As a breath of fresh air read this extract from a statement by the Geological Society;
The young-Earth creationists’ view of Earth history, based upon their literal interpretation of the Bible, is quite simply wrong. It is a manifest untruth. It is as wrong as saying that the Sun orbits around the Earth, or that the Moon is made of green cheese, or that the Giant’s Causeway was constructed by Finn MacCool, the giant of Irish legend. Nor are we dealing with "alternative views" of the universe. We are dealing with the difference between reason and unreason. For it is unreasonable, indeed fantastical, in any impartial examination of the evidence (evidence that was sufficient even in Victorian times, and now that has been corroborated a thousandfold), to state that the Earth is only a few thousand years old.
This is not a case of censorship. We do not question the right of creationists to hold or expound their views, to write pamphlets and books, hold meetings, or set up websites; nor would we for our part demand to distribute articles on the scientific evidence of the age of the Earth in church halls. But we profoundly disagree with any suggestion that creationist views should be given space in publicly-funded museums or visitor centres that explain natural history, or in school science lessons or science textbooks.
The significance of this point goes far beyond questions of a philosophical interpretation of humanity’s place in the universe. Humanity is now struggling to maintain itself on an overcrowded planet, on an Earth in which the life-support systems of air and water and food and land are being imperilled by human action. To deal with the many crises facing us, we need to deal with the Earth as it is - not with the utterly unreal Earth that the young-Earth creationists have convinced themselves of, by over-literal interpretation of scriptural texts.

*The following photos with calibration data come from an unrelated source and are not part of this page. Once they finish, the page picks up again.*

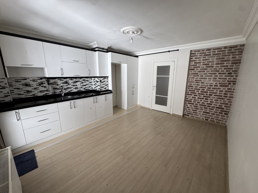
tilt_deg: -11.9
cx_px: 129
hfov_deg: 102.1
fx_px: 104
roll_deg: +0.2
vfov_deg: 85.7
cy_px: 96
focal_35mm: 14
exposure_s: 1/99
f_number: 2.2
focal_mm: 2.22
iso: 160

This is not at all to say that the world’s religions have no part to play in, say, the growing threat of global warming. On the contrary: the moral standpoints they provide may perhaps prove crucial in influencing individual or collective action that might counter this threat. But human reason as applied to the reality of the world around us – which is in essence what science is – must lie at the heart of any civilised society. The Giant’s Causeway, and its 60-million year history, must be used to help promote that reason, and to better understand the real Earth on which we live.